Desde los setenta hasta ahora han veraneado en Careyes algunos de los más ricos del mundo y tienen residencia fija los herederos de la aristocracia europea, especialmente italiana y francesa. No se habla de dinero, ni de negocios —”es de mal gusto”, cuenta uno de sus residentes—. Hablar al menos tres idiomas resulta un requisito no escrito, pero imprescindible para ser aceptado. Y, a ser posible, los candidatos a adquirir un terreno o una de las mansiones a la venta deben ser ricos de toda la vida. Hay pocos propietarios estadounidenses, se aboga por una clase alta europea o europeizada. Unos de los primeros socios del proyecto de Careyes en los setenta fueron Gregorio Rossi di Montelera, heredero de la fortuna de Martini & Rossi, y el barón Marcel Bich, inventor de los bolígrafos que llevan su nombre. Por estas playas pasaron James Goldsmith, uno de los empresarios más ricos de Inglaterra en aquellos años; Gianni Agnelli, y Umberto de Italia. Después, han visitado esta zona Rod Stewart, Naomi Campbell, Luis Miguel, Cindy Crawford, Richard Gere o Miguel Bosé.

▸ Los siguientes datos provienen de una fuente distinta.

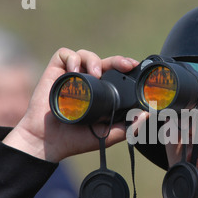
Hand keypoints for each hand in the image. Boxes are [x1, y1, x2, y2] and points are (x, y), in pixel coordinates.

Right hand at [3, 48, 139, 161]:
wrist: (49, 142)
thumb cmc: (76, 140)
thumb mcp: (108, 135)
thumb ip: (128, 127)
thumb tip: (147, 115)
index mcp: (100, 93)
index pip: (115, 74)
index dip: (124, 68)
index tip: (135, 67)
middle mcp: (87, 82)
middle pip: (104, 62)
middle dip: (117, 60)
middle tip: (126, 65)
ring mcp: (71, 76)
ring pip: (85, 55)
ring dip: (93, 59)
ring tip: (95, 73)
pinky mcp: (54, 72)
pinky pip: (64, 54)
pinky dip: (70, 58)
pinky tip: (74, 70)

Aunque han tratado de mantener la mayor discreción y un turismo “de alto nivel”, el día que una de las Kardashian —Kylie Jenner— publicó en enero una foto suya en biquini en su Instagram, el mundo miró a Careyes. La aristocracia se vio amenazada, era justo lo contrario a lo que deseaban.
Del otro lado de la carretera se encuentra el pueblo de Careyes. Un municipio diseñado para que vivan ahí los trabajadores y el único punto donde se puede hacer algo de vida social. Se trata casi del único acercamiento posible con la realidad. El mayor de los Brignone lo resume: “Aquí la gente vive extremadamente bien”.
Los que pueblan Careyes son los últimos herederos de una aristocracia europea establecida fuera de sus tierras. Detestan el modelo resort y las extravagancias de otros ricos que pueblan destinos como Los Cabos o Cancún. No por nada las villas de Careyes presentan como “las únicas en el Pacífico mexicano con sabor mediterráneo”. Aunque probablemente sean también las únicas que resistan en el mundo, a miles de kilómetros de ese mar.